Maybe you’re a believer.  Do you have that manna mentality?  Or are you just kind of saying, “Feed me, feed me, feed, feed me?”  It’s great to be fed.  We’ve got to be fed.  We’ve got to be diet driven.  But we’ve got to be diet and exercise people!  Because if we’re just diet people, our life will have a stench about us.  We’ll be covered with maggots.  We’ll never do what God wants us to do with the energy and the calories that these carbs give us.

Maybe you’re in this chair.  Maybe you’re a seeker.  Maybe you’re investigating the claims of Christ.  You need, today, just to tell God what he already knows—that you are sinner and in need of a savior, that you want to take the bread of life, that you realize there’s a gnawing, low-grade awareness that there’s a hunger down deep that’s never been satisfied.

You thought the first, you know, thousand or hundred thousand dollars would do it.  You thought having sex with that person would do it.  You thought doing that drug would do it.  You thought living in that house would do it.  But it’s not there.  You need the bread.  You need the bread.  Jesus is not going to take the bread and force it down your throat.  I can’t do that either.  You’ve got to do it yourself.  It’s your prerogative; it’s your call.

Right now we’re going to prepare to take communion, The Lord’s Supper.  If you are believer it’s your time to worship, to look back at what Jesus did for you at Calvary, to look forward to sitting at his table and dining with him forever and ever.  If you’re a seeker, I’m going to pray a prayer in just a couple of moments.  And this prayer can be your prayer to eat the bread of life.  Tonight you can take communion for the first time.  And just as a physical reminder to yourself and as a symbol before God as you eat the bread you’ll be saying, “Jesus Christ, I’ve received you like I receive this bread in my life.  Totally assimilation, Lord.  Tax, title, everything, the total package.  I give it to you.”  Tonight can be your night, once you eat the bread of life, because no longer will you ever have to say as you walk through the buffet line of life, “What is it?”  Because you will know what it is.

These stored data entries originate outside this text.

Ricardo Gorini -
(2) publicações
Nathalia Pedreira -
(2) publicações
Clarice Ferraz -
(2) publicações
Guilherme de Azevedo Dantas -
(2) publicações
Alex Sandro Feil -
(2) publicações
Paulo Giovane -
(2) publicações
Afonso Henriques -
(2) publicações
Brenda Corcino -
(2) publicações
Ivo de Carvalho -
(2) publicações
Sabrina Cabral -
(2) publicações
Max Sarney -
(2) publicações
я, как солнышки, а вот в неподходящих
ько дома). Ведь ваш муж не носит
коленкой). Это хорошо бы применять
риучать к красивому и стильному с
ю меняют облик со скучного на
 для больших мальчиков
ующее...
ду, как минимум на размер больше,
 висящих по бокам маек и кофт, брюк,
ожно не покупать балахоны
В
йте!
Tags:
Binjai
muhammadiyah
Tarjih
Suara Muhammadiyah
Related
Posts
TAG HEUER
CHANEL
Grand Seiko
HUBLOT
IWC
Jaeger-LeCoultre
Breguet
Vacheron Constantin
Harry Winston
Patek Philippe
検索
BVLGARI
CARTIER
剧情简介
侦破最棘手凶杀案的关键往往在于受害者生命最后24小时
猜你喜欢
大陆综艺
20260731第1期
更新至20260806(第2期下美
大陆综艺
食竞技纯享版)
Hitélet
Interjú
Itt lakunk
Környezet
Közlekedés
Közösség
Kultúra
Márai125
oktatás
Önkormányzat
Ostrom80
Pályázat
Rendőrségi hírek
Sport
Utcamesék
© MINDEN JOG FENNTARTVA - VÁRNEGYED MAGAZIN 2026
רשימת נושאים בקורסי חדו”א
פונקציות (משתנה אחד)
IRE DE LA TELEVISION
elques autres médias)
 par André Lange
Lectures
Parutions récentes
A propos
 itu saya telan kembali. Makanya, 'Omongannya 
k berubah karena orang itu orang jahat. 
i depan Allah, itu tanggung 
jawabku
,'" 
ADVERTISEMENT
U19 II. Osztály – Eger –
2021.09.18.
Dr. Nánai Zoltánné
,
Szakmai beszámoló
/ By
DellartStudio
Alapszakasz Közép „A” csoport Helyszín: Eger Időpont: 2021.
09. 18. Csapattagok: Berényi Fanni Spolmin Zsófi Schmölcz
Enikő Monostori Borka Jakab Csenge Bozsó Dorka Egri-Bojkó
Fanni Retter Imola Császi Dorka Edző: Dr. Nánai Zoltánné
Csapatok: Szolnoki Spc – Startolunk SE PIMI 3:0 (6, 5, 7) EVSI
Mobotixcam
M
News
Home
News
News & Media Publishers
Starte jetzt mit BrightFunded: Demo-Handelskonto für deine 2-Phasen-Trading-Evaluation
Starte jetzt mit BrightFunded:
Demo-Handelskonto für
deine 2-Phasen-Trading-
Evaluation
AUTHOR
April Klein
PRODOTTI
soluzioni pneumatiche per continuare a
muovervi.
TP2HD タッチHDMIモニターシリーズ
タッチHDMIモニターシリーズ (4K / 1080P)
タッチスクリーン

Let’s bow our heads and our hearts together.  Many here need to pray a prayer to commit their lives to Christ.  Just say this with me to yourself: God, in a couple of moments I’m going to eat the bread during communion and this symbolizes that I’ve asked you to come inside.  I give you my dreams, my ambitions, my mind, my body, my relationships.  Everything, Christ I give to you.  You’re the source.  You, I know, will satisfy my hunger.

Hey, if you said that with me that’s the best thing that you’ll ever do.  And after you take communion and after this service is over, I want you to just make a bee line out to the information kiosk and say, “Hey, I prayed this prayer with Ed.”  Because we have people out there who would love to talk to you about the implications of the bread of life.

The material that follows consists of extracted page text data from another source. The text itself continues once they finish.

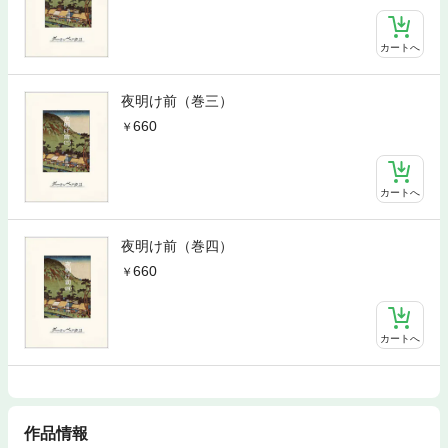
カートへ
夜明け前（巻三）
660
カートへ
夜明け前（巻四）
660
カートへ
作品情報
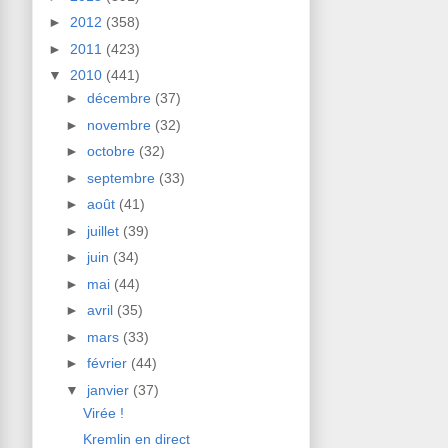
►
2012
(358)
►
2011
(423)
▼
2010
(441)
►
décembre
(37)
►
novembre
(32)
►
octobre
(32)
►
septembre
(33)
►
août
(41)
►
juillet
(39)
►
juin
(34)
►
mai
(44)
►
avril
(35)
►
mars
(33)
►
février
(44)
▼
janvier
(37)
Virée !
Kremlin en direct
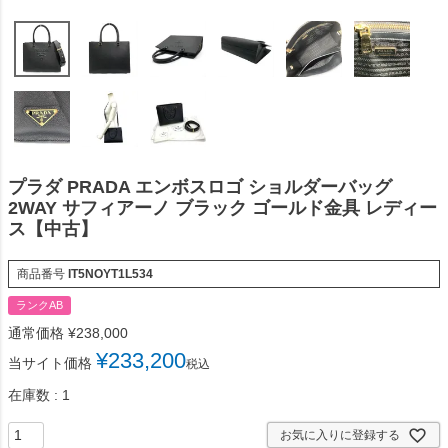
プラダ PRADA エンボスロゴ ショルダーバッグ
2WAY サフィアーノ ブラック ゴールド金具 レディー
ス【中古】
商品番号
IT5NOYT1L534
ランクAB
通常価格
¥
238,000
¥
233,200
当サイト価格
税込
在庫数
1
お気に入りに登録する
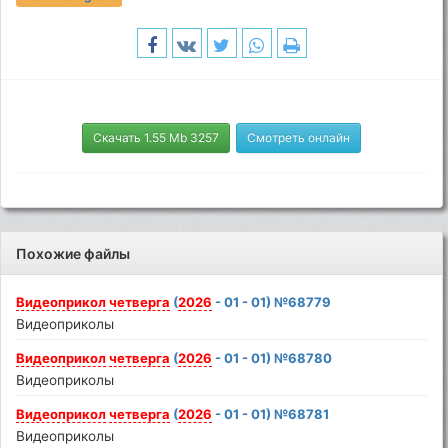
Скачать 1.55 Mb 3257
Смотреть онлайн
Похожие файлы
Видеоприкол
четверга
(
2026
- 01 - 01) №68779
Видеоприколы
Видеоприкол
четверга
(
2026
- 01 - 01) №68780
Видеоприколы
Видеоприкол
четверга
(
2026
- 01 - 01) №68781
Видеоприколы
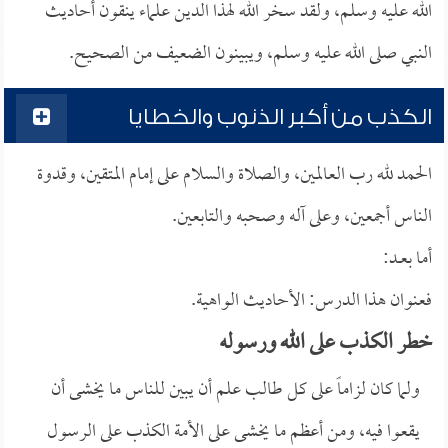
الله عليه وسلم، ولقد سخر الله لهذا الدين علماء ينقون أحاديث
النبي صلى الله عليه وسلم، ويبينون الضعيف من الصحيح.
الكذب من أكبر الذنوب والخطايا
الحمد لله رب العالمين، والصلاة والسلام على إمام المتقين، وقدوة
الناس أجمعين، وعلى آله وصحبه والتابعين.
أما بعــد:
فعنوان هذا الدرس: الأحاديث الواهية.
خطر الكذب على الله ورسوله
ولما كان لزاماً على كل طالب علم أن يبين للناس ما يخشى أن
يقعوا فيه، ومن أعظم ما يخشى على الأمة الكذب على الرسول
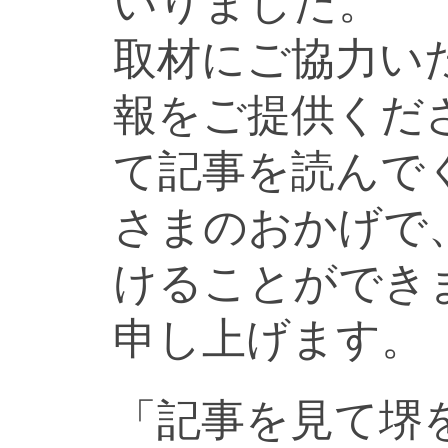
いりました。
取材にご協力い
報をご提供くだ
て記事を読んで
さまのおかげで
けることができ
申し上げます。
「記事を見て堺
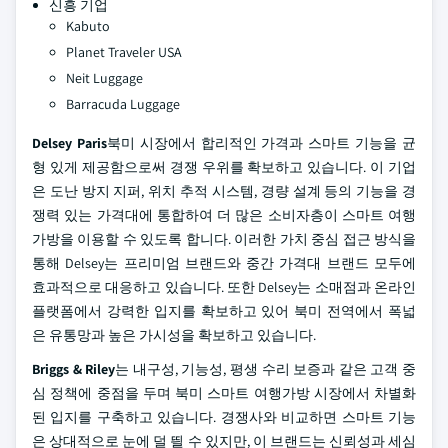
신흥 기업
Kabuto
Planet Traveler USA
Neit Luggage
Barracuda Luggage
Delsey Paris
북미 시장에서 합리적인 가격과 스마트 기능을 균
형 있게 제공함으로써 경쟁 우위를 확보하고 있습니다. 이 기업
은 도난 방지 지퍼, 위치 추적 시스템, 경량 설계 등의 기능을 경
쟁력 있는 가격대에 통합하여 더 많은 소비자층이 스마트 여행
가방을 이용할 수 있도록 합니다. 이러한 가치 중심 접근 방식을
통해 Delsey는 프리미엄 브랜드와 중간 가격대 브랜드 모두에
효과적으로 대응하고 있습니다. 또한 Delsey는 소매점과 온라인
플랫폼에서 강력한 입지를 확보하고 있어 북미 전역에서 폭넓
은 유통망과 높은 가시성을 확보하고 있습니다.
Briggs & Riley
는 내구성, 기능성, 평생 수리 보증과 같은 고객 중
심 정책에 중점을 두며 북미 스마트 여행가방 시장에서 차별화
된 입지를 구축하고 있습니다. 경쟁사와 비교하면 스마트 기능
은 상대적으로 눈에 덜 띌 수 있지만, 이 브랜드는 신뢰성과 세심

Others here who are believers or maybe just diet-driven people, it’s time to diet and exercise.  It’s time to utilize those calories from being fed to serve and to live and to be the kind of people that God wants you to be.  Father, we love you.

And right now in a spirit of worship, some men and women are going to come by and give you some juice and give you some bread.  If you’ll wait and hold it there during this next song, I’ll come back and instruct you on when to take the elements.  But remember, this juice represents the blood and the bread represents the body that Jesus gave for you and for me.  So let’s continue to worship as we contemplate the depth of our Father’s love.